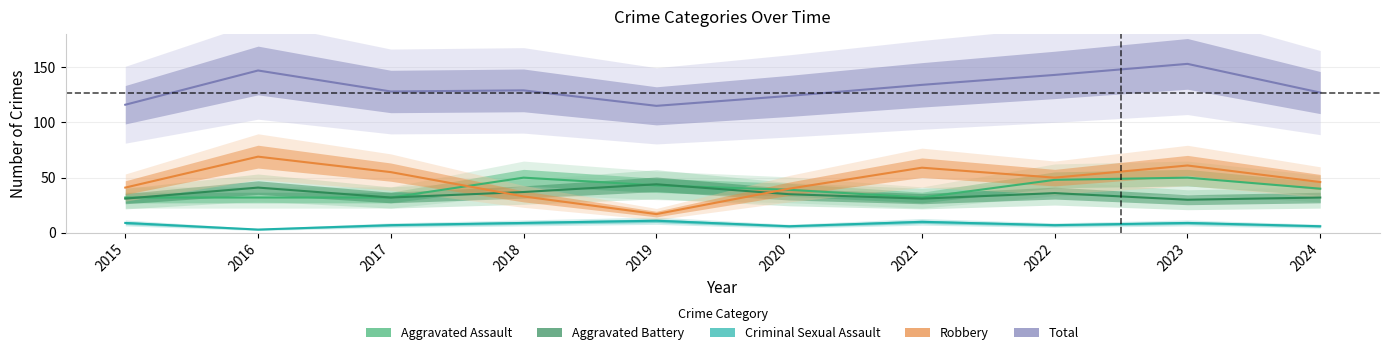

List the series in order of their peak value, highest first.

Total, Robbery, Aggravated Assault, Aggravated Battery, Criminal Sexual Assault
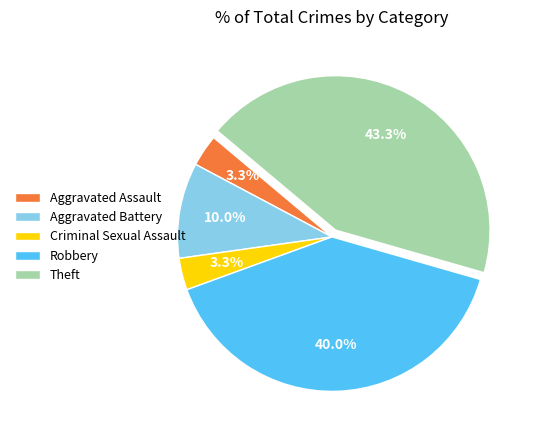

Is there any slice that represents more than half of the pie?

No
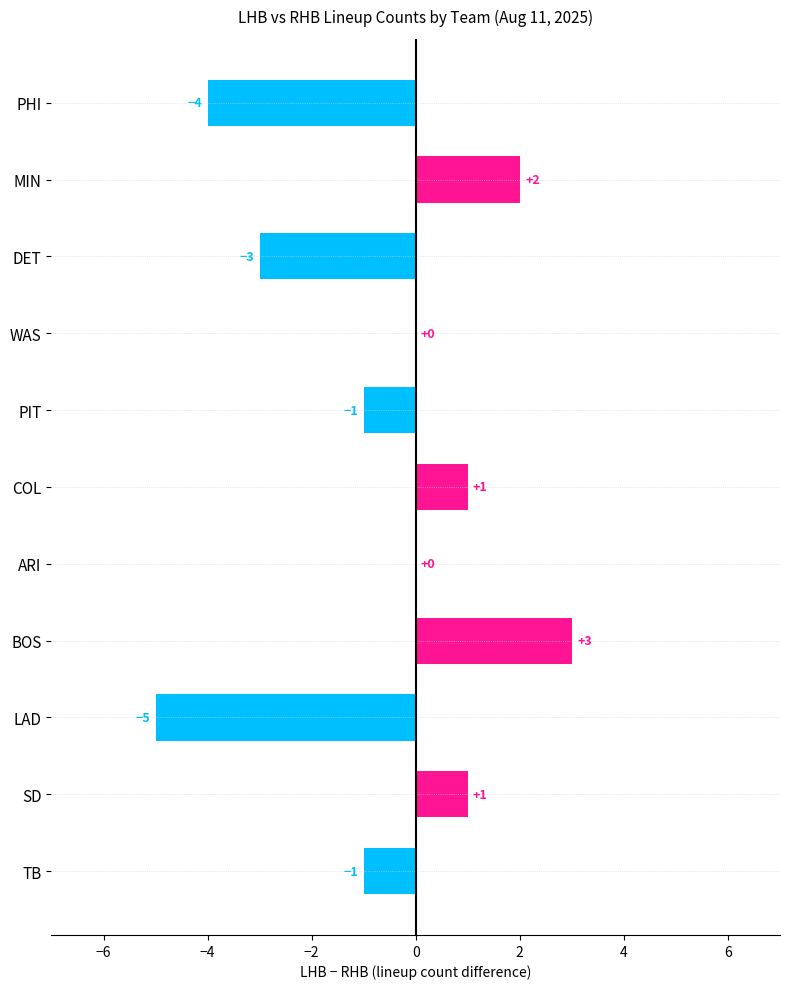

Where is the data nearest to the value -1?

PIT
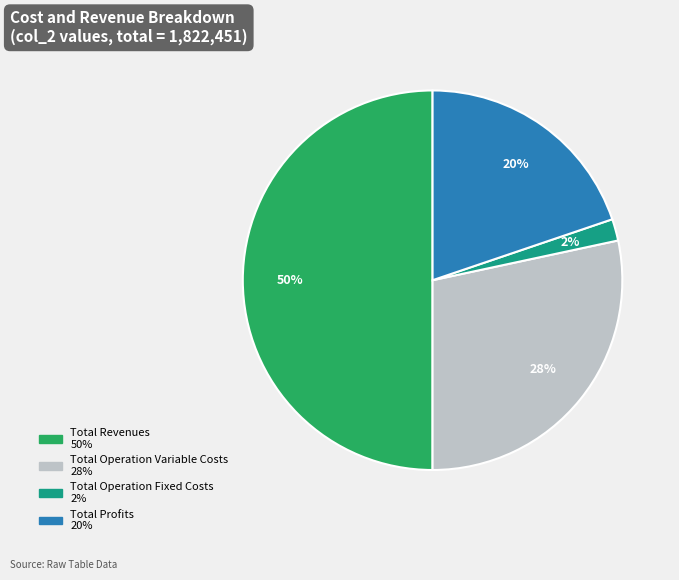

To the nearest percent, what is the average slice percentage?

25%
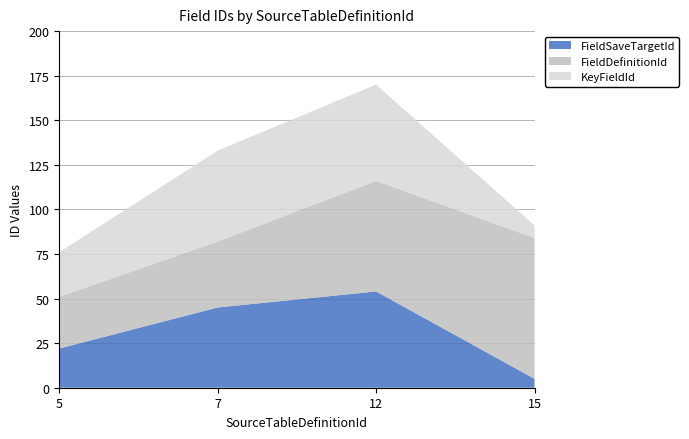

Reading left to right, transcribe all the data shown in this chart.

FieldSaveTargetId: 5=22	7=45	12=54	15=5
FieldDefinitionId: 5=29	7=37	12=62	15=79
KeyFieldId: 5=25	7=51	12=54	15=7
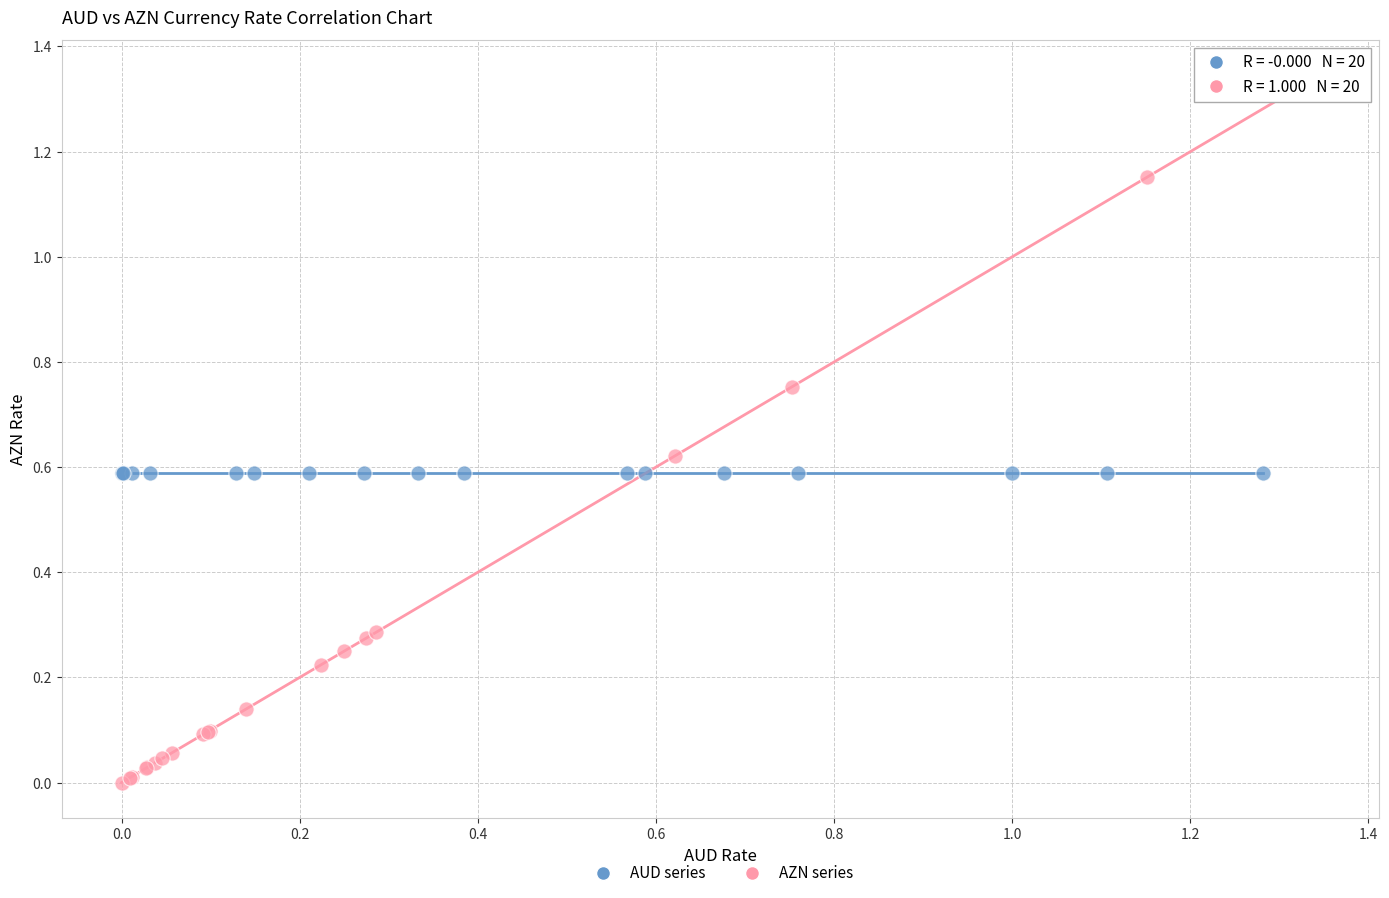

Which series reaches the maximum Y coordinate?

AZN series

* **Exercise details**
List every line in the items above that contains the word "slice".

* **Answer section**
Is there any slice that represents more than half of the pie?
To the nearest percent, what is the average slice percentage?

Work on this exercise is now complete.